The Bank of Japan on Tuesday held fire on expanding its vast stimulus programme, saying the world's number three economy was recovering despite taking a hit from April's sales tax rise.

TOKYO: The Bank of Japan on Tuesday held fire on expanding its vast stimulus programme, saying the world's number three economy was recovering despite taking a hit from April's sales tax rise.

However, policy-makers slightly lowered the economic growth forecast for the current fiscal year following a two-day meeting, and many economists are betting the central bank will have to unleash further measures before the end of 2014 to counter a slowdown.

"The decline in consumer demand after the tax hike was largely within our expectations," BoJ governor Haruhiko Kuroda told reporters. "The impact is gradually moderating... and our view is that the Japanese economy has continued to recover."

The yen hardly moved on the BoJ's earlier announcement, with the dollar fetching 101.53 yen in late afternoon trading against 101.54 yen in New York on Monday afternoon. Many economists still believe the BoJ will expand its monetary base this year.

"It came as no surprise that the BoJ left policy settings unchanged today and presented upbeat inflation forecasts, but we still think more easing will be announced in October," said Marcel Thieliant from Capital Economics.

The median prediction for economic growth presented by board members was virtually unchanged and core inflation forecasts were broadly in line with the BoJ's 2.0-per cent inflation target both in fiscal 2015 and 2016, he noted. The bank slightly lowered its growth forecast for the current fiscal year to March to 1.0 per cent from a previous 1.1 per cent forecast. It had been predicting growth of 1.5 per cent in late 2013.

Thieliant said the BoJ's generally upbeat view "may assume an extension" of the current stimulus package, which was launched in April last year as part of Prime Minister Shinzo Abe's bid to kickstart the economy.

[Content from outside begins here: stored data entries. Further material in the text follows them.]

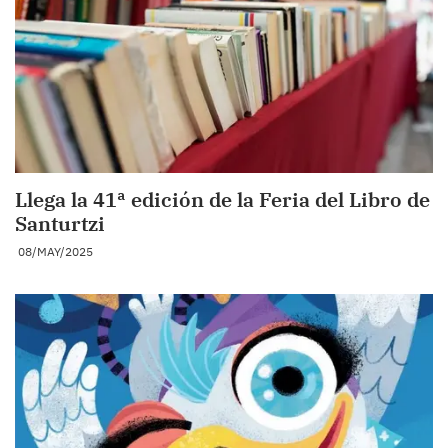
Llega la 41ª edición de la Feria del Libro de
Santurtzi
08/MAY/2025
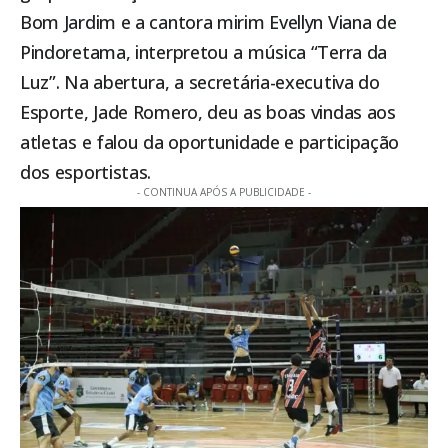
Bom Jardim e a cantora mirim Evellyn Viana de
Pindoretama, interpretou a música “Terra da
Luz”. Na abertura, a secretária-executiva do
Esporte, Jade Romero, deu as boas vindas aos
atletas e falou da oportunidade e participação
dos esportistas.
- CONTINUA APÓS A PUBLICIDADE -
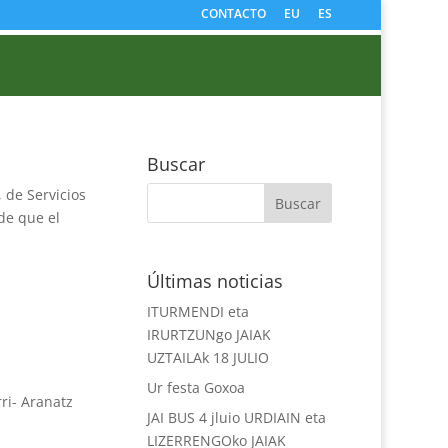
CONTACTO
EU
ES
Buscar
, de Servicios
de que el
Últimas noticias
ITURMENDI eta
IRURTZUNgo JAIAK
UZTAILAk 18 JULIO
Ur festa Goxoa
ri- Aranatz
JAI BUS 4 jluio URDIAIN eta
LIZERRENGOko JAIAK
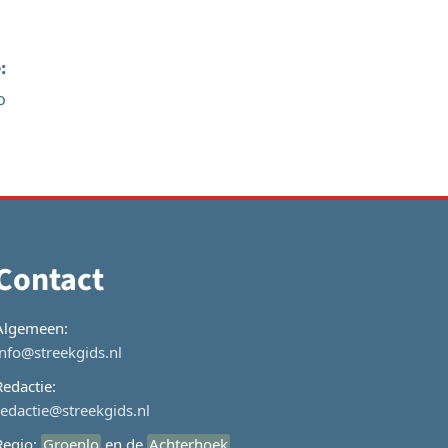
:
o
Contact
Algemeen:
info@streekgids.nl
Redactie:
redactie@streekgids.nl
Regio:
Groenlo
en de
Achterhoek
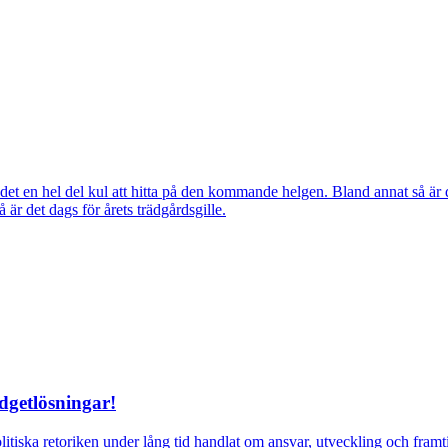
ns det en hel del kul att hitta på den kommande helgen. Bland annat så
r det dags för årets trädgårdsgille.
dgetlösningar!
itiska retoriken under lång tid handlat om ansvar, utveckling och fra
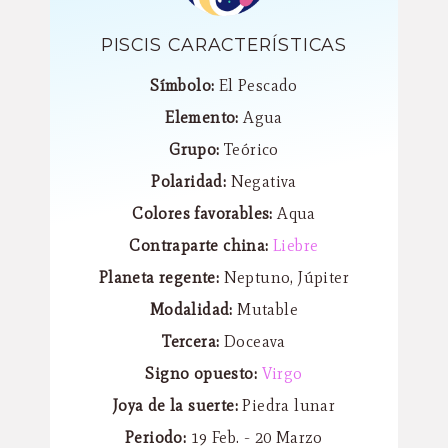
PISCIS CARACTERÍSTICAS
Símbolo:
El Pescado
Elemento:
Agua
Grupo:
Teórico
Polaridad:
Negativa
Colores favorables:
Aqua
Contraparte china:
Liebre
Planeta regente:
Neptuno, Júpiter
Modalidad:
Mutable
Tercera:
Doceava
Signo opuesto:
Virgo
Joya de la suerte:
Piedra lunar
Periodo:
19 Feb. - 20 Marzo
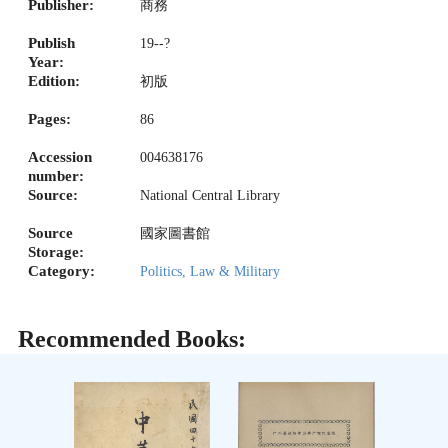
Publisher:
商務
Publish
19--?
Year:
Edition:
初版
Pages:
86
Accession
004638176
number:
Source:
National Central Library
Source
國家圖書館
Storage:
Category:
Politics, Law & Military
Recommended Books:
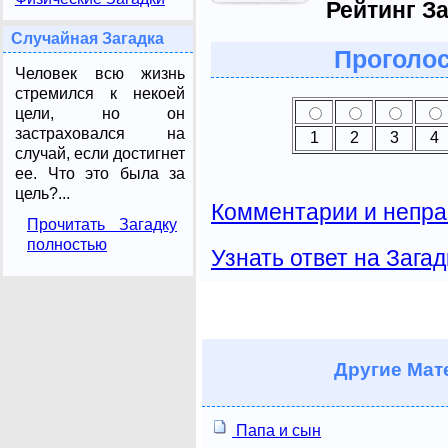
Рейтинг За
Случайная Загадка
Проголос
Человек всю жизнь
стремился к некоей
цели, но он
застраховался на
1
2
3
4
случай, если достигнет
ее. Что это была за
цель?...
Комментарии и непра
Прочитать Загадку
полностью
Узнать ответ на Загад
Другие
Мате
Папа и сын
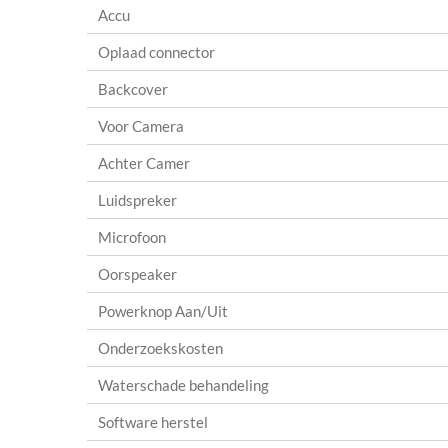
Accu
Oplaad connector
Backcover
Voor Camera
Achter Camer
Luidspreker
Microfoon
Oorspeaker
Powerknop Aan/Uit
Onderzoekskosten
Waterschade behandeling
Software herstel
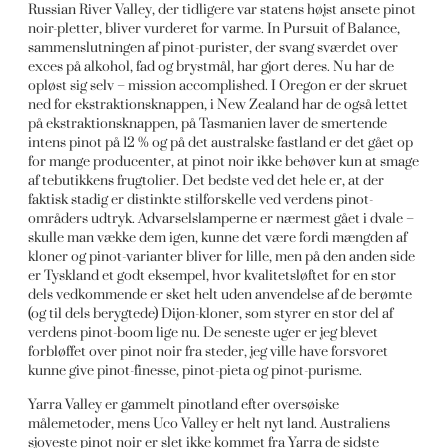
Russian River Valley, der tidligere var statens højst ansete pinot
noir-pletter, bliver vurderet for varme. In Pursuit of Balance,
sammenslutningen af pinot-purister, der svang sværdet over
exces på alkohol, fad og brystmål, har gjort deres. Nu har de
opløst sig selv – mission accomplished. I Oregon er der skruet
ned for ekstraktionsknappen, i New Zealand har de også lettet
på ekstraktionsknappen, på Tasmanien laver de smertende
intens pinot på 12 % og på det australske fastland er det gået op
for mange producenter, at pinot noir ikke behøver kun at smage
af tebutikkens frugtolier. Det bedste ved det hele er, at der
faktisk stadig er distinkte stilforskelle ved verdens pinot-
områders udtryk. Advarselslamperne er nærmest gået i dvale –
skulle man vække dem igen, kunne det være fordi mængden af
kloner og pinot-varianter bliver for lille, men på den anden side
er Tyskland et godt eksempel, hvor kvalitetsløftet for en stor
dels vedkommende er sket helt uden anvendelse af de berømte
(og til dels berygtede) Dijon-kloner, som styrer en stor del af
verdens pinot-boom lige nu. De seneste uger er jeg blevet
forbløffet over pinot noir fra steder, jeg ville have forsvoret
kunne give pinot-finesse, pinot-pieta og pinot-purisme.
Yarra Valley er gammelt pinotland efter oversøiske
målemetoder, mens Uco Valley er helt nyt land. Australiens
sjoveste pinot noir er slet ikke kommet fra Yarra de sidste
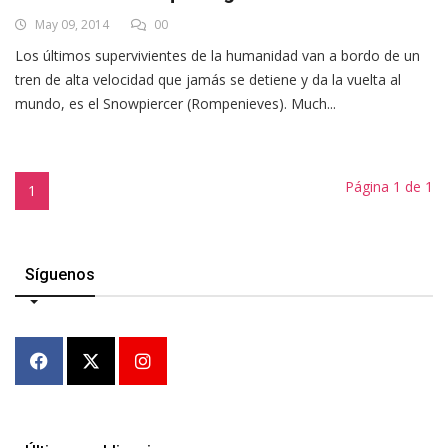
May 09, 2014
00
Los últimos supervivientes de la humanidad van a bordo de un
tren de alta velocidad que jamás se detiene y da la vuelta al
mundo, es el Snowpiercer (Rompenieves). Much...
Página 1 de 1
1
Síguenos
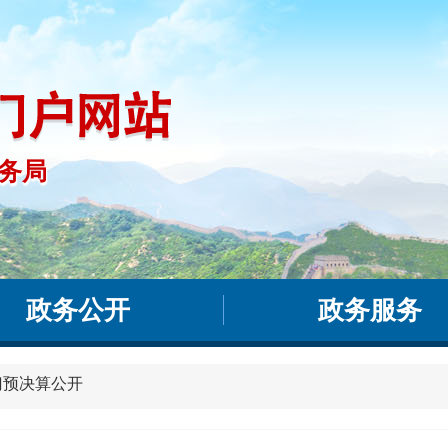
务局
事务局
政务公开
政务服务
门预决算公开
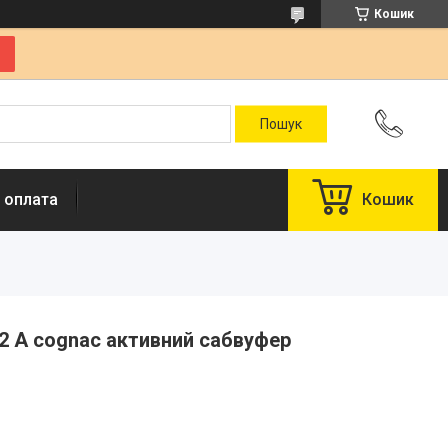
Кошик
 оплата
Кошик
52 A cognac активний сабвуфер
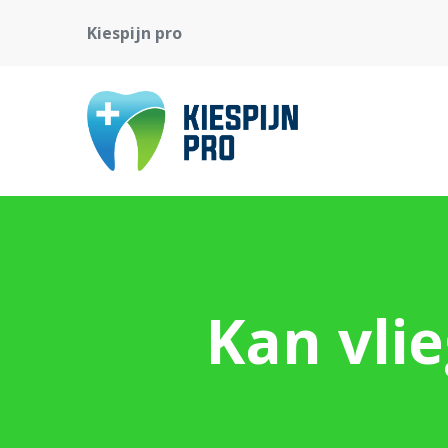
Kiespijn pro
Kan vlie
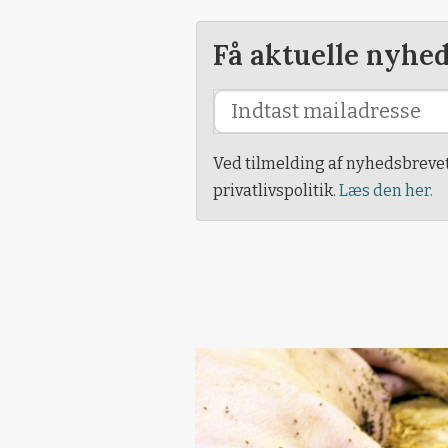
Få aktuelle nyhe
Ved tilmelding af nyhedsbreve
privatlivspolitik.
Læs den her.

"It should not be surprising that policy-makers express confidence in their own strategy. What's more, recent comments by governor Kuroda revealed that the central bank is only 'half way there'" in beating years of deflation, Thieliant said. "The upshot is that further policy easing is still likely to be required, and we expect an extension... into 2015 to be announced at the late-October meeting."

Credit Suisse mirrored those predictions, saying in a research note: "We maintain our view that the bank will be forced to downgrade its economic and inflation forecast by October and we continue to expect the policy board to decide on additional easing during the October-December quarter."

The BoJ's April-June Tankan survey showed Japanese business confidence sagged for the first time in six quarters owing to the April 1 sales tax increase, which is hitting consumer demand.

The economy had been on the upswing as Abe's growth blitz, dubbed Abenomics, helped sharply weaken the yen, giving a lift to exporters' profitability and driving a stock market rally last year, but the tax rise -- seen as crucial to taming Japan's massive national debt -- threatened to derail those plans and stoked speculation the BoJ would be forced to act.